#### [Work request]
Would you please state how many lines in the entries contain the word "Outlined"? Only the number should be given.

#### [Supplied records]

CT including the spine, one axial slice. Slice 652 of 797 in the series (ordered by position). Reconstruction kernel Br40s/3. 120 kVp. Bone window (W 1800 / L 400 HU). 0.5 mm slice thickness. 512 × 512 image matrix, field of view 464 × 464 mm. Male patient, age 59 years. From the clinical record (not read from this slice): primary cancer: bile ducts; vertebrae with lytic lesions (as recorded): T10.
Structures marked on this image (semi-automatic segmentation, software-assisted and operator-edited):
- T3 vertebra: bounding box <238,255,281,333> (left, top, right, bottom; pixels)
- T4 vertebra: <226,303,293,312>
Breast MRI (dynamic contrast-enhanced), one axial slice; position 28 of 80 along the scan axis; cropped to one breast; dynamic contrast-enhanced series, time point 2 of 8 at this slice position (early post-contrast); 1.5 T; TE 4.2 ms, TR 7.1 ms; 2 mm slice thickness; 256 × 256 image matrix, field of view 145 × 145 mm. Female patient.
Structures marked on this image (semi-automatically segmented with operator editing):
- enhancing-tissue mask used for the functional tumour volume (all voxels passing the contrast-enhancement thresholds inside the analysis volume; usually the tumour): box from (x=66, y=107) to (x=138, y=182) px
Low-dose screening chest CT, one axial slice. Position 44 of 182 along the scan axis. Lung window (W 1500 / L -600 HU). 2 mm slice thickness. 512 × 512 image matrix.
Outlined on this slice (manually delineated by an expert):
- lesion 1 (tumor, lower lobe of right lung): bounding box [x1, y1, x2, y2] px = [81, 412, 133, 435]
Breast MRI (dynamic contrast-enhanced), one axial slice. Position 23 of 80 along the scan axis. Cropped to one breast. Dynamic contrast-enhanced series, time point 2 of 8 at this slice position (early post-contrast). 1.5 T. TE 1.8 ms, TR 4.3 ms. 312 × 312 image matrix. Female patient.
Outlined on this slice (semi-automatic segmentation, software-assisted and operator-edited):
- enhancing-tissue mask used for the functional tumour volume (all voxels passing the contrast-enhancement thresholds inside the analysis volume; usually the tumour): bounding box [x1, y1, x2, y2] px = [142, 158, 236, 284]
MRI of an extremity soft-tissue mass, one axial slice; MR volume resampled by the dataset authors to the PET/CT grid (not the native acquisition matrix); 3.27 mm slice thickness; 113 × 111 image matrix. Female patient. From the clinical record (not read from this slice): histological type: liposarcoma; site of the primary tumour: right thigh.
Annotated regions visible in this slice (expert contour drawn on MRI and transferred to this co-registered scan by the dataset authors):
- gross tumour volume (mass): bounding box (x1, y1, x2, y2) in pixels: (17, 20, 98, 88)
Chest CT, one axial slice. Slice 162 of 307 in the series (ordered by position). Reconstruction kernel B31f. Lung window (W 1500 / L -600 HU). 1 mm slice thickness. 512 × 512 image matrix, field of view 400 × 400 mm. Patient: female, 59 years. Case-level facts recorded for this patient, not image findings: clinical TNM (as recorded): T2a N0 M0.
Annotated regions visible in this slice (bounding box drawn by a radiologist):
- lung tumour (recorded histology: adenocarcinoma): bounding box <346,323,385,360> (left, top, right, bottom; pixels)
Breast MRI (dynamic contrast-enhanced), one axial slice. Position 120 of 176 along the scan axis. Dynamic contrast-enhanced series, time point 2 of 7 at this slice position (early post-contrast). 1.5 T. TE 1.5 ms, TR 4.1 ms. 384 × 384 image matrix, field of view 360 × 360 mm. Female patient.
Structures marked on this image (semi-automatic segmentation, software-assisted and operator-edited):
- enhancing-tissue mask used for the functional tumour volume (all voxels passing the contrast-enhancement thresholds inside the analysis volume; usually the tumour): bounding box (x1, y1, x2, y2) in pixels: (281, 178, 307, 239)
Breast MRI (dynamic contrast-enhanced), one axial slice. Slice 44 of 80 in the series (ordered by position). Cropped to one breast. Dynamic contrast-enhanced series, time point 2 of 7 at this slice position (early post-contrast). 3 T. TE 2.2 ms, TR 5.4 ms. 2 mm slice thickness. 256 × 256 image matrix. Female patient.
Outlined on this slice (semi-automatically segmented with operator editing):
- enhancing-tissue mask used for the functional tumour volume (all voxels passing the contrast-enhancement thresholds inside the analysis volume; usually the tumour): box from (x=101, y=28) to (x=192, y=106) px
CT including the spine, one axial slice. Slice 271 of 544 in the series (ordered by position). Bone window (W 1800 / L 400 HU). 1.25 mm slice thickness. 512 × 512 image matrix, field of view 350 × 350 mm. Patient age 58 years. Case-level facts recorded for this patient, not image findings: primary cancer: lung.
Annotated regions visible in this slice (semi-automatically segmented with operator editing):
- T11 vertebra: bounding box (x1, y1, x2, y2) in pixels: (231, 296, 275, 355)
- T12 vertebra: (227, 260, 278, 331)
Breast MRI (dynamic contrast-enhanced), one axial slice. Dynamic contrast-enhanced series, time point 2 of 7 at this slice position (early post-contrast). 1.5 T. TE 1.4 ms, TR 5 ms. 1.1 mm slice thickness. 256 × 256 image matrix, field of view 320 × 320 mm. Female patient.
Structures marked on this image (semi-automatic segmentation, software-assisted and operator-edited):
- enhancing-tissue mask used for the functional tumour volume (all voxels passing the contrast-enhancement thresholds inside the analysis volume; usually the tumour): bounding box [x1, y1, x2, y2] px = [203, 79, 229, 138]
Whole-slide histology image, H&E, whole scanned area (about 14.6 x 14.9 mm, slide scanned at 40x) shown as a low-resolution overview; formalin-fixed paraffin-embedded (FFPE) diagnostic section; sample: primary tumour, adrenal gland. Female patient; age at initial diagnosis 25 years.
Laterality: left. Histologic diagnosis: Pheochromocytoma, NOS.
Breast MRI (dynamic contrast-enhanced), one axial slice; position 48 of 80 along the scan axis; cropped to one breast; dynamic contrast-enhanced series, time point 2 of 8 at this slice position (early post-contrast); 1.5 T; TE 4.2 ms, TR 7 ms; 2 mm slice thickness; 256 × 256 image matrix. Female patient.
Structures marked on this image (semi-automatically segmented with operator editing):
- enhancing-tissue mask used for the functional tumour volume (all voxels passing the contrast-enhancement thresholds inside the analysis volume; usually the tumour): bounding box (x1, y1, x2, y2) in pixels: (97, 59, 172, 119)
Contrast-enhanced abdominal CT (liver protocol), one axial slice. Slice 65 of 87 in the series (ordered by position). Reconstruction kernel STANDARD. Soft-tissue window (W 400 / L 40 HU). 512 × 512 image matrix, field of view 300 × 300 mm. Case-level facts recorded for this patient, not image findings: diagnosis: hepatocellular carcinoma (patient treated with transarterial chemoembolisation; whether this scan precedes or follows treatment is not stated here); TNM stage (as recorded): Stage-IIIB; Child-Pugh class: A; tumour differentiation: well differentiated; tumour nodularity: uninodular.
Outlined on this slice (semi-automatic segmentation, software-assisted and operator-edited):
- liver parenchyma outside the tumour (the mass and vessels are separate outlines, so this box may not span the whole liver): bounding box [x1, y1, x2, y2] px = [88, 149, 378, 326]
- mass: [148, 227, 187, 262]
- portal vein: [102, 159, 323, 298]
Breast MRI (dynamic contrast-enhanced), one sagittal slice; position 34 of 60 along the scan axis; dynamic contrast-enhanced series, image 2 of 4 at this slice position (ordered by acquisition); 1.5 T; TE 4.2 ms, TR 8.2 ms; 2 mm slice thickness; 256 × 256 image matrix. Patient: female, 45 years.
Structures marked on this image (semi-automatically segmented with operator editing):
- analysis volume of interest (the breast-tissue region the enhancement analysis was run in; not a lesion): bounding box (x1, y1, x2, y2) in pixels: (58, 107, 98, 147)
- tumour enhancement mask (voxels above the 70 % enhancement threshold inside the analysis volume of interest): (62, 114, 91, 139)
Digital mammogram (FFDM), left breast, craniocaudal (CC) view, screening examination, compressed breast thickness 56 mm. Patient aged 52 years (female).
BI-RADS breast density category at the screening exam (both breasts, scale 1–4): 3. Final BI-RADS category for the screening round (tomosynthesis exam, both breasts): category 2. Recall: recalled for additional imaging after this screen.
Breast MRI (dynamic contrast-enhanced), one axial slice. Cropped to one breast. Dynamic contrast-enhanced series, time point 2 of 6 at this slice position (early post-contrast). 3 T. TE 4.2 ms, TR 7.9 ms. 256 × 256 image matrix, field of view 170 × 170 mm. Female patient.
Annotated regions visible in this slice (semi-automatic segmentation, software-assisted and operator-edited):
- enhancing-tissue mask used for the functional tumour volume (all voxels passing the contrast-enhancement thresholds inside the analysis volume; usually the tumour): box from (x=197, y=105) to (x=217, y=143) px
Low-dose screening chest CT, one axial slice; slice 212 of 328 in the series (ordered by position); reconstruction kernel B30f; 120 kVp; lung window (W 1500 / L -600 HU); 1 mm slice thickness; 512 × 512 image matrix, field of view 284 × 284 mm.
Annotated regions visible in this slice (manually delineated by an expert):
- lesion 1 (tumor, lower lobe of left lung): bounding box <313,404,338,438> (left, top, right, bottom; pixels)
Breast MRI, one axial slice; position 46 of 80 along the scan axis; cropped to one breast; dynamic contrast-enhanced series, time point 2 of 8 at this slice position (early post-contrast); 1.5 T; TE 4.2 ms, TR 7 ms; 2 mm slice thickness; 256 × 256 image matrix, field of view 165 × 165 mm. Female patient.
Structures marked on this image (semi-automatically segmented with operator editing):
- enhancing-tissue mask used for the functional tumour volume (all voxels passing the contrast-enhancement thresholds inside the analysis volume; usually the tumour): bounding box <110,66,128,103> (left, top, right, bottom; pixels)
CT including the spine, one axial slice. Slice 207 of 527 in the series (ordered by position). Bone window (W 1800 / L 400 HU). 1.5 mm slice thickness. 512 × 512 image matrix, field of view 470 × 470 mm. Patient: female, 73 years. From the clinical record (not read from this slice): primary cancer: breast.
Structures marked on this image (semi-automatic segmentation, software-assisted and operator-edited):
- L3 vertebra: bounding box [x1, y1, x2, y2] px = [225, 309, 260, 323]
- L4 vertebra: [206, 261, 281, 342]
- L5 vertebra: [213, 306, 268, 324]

#### [Answer below]
4